I run a number of different servers from a number of different providers. I also run servers for friends. In this post, I’ll be discussing one server in particular, a friend’s server that’s primarily used for IRC, web hosting and minecraft. This server runs Arch.
Now I’m going to start by saying I don’t always make fantastic decisions and I’m not always known for making sure everything’s perfect before rebooting a server. I have, in the past, screwed servers up. But this case was a little different.
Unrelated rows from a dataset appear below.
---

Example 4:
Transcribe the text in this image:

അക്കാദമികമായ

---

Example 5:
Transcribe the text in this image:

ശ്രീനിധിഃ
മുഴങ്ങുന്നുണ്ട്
Yesterday I log into the server to update a firewall rule, and discover that, because I’ve never used the nat table in iptables before on that box, the module was never loaded. Of course, the box has fantastic uptime and hasn’t been rebooted in over 160 days. Now I’ll stop for a second to mention how Arch handles kernel upgrades. When the kernel’s upgraded, the previous kernel is left on the system, and all kernels older than that are removed completely. This includes the currently running kernel, and all modules. And this box hadn’t been rebooted since kernel 3 was released. I have the box set up to be as zero-maintenance as possible. Emails whenever anything happens, cronjobs taking care of updates and removal of old packages from the cache, scripts to reboot any services that have crashed, gone down or have stopped responding. But as I discovered during a routine check a week prior, the Arch box hadn’t been upgrading any of its packages due to a recent change to the filesystem package. I manually started the update process, it informed me that it couldn’t upgrade the system because of a file conflict (as the news article mentioned). No problem, I force-installed the update to filesystem and then upgraded the rest of the system as usual.
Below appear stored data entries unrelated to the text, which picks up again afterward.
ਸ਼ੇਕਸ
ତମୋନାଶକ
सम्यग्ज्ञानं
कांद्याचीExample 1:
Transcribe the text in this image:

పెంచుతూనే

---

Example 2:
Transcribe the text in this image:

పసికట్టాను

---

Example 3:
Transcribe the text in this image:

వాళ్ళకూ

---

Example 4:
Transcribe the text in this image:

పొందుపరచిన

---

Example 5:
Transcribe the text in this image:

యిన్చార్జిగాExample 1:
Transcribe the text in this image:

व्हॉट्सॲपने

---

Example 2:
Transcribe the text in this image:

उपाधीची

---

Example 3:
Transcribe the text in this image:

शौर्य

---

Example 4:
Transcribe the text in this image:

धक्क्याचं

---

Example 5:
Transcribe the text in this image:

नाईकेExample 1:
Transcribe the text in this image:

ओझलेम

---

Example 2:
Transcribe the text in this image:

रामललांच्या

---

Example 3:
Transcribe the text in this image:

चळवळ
Now fast-forward back to yesterday, I’m telling my friend I need to reboot his server to apply the firewall rule. He gives the okay, and I reboot the server. Emails flood in saying that various services are down and that the server’s offline, as always. But then a few minutes pass, there’s no email that everything’s back online again. I ping the server, nothing. Log into the server host’s control panel, it’s listed as online, so I VNC into it to see what the issue is. It can’t find the harddrive and has thrown itself into a recovery terminal. What.
I figure a kernel change has messed with the partitions, so I boot the server into my usual recovery system – the gentoo live CD. Nothing seems out of place with grub or the fstab, so I look at the next culprit – the config file for mkinitcpio. It’s blank.
Somehow, pacman disregarded the usual rules about protecting config files against being overwritten and messed with the config file, so the initramfs Arch needs in order to boot up properly was completely broken. No problem, I’ll just chroot in — OH WAIT. The Gentoo LiveCD runs kernel 2.6.31, and arch refuses to do /absolutely anything/ unless the kernel is new enough (In this case it had to be 2.6.32 or newer). The server host isn’t exactly good, and doesn’t provide any recent install media. Cue ten minutes of me googling for the kernel versions of everything in the media list, eventually settling for a Fedora 13 disk that had a recent-enough kernel. I get chrooted in, fix the mkinitcpio config and start generating the images. It complains that /dev isn’t mounted. Okay. I look at the source for mkinitcpio, discover it’s trying to access /dev/fd, which somehow doesn’t exist. I symlink it over from /proc/self/fd and start it again. Everything seems to work, so I reboot.
This time, it recognises the hard drive, but the partition device names have changed. It’s now seeing the disk as /dev/xvda. Bizarre, but has happened before. I boot the gentoo livecd again, edit grub’s menu.lst and fstab, reboot back into Arch. It boots! But doesn’t have a network connection. By this point, I’m close to pulling out my hair. I google around and find that because I included a bunch of xen drivers that mkinitcpio forgot before, everything’s working a little differently. Specifically, it now works closer with Xen, and is trying to unplug everything at boot. No problem, I’ll put
xen-emul-unplug=none in the kernel boot line. Reboot the server and the harddrive device name has changed again. I boot into gentoo, change menu.lst and fstab to use /dev/sda again, and reboot.
Finally, the server’s booted and has a network connection. And this is why I no longer install arch on any of my boxen. I can’t trust it to reboot without throwing a hissy fit and killing itself.
TL;DR Arch package issue sends me on an hour-long crusade to make a box boot again.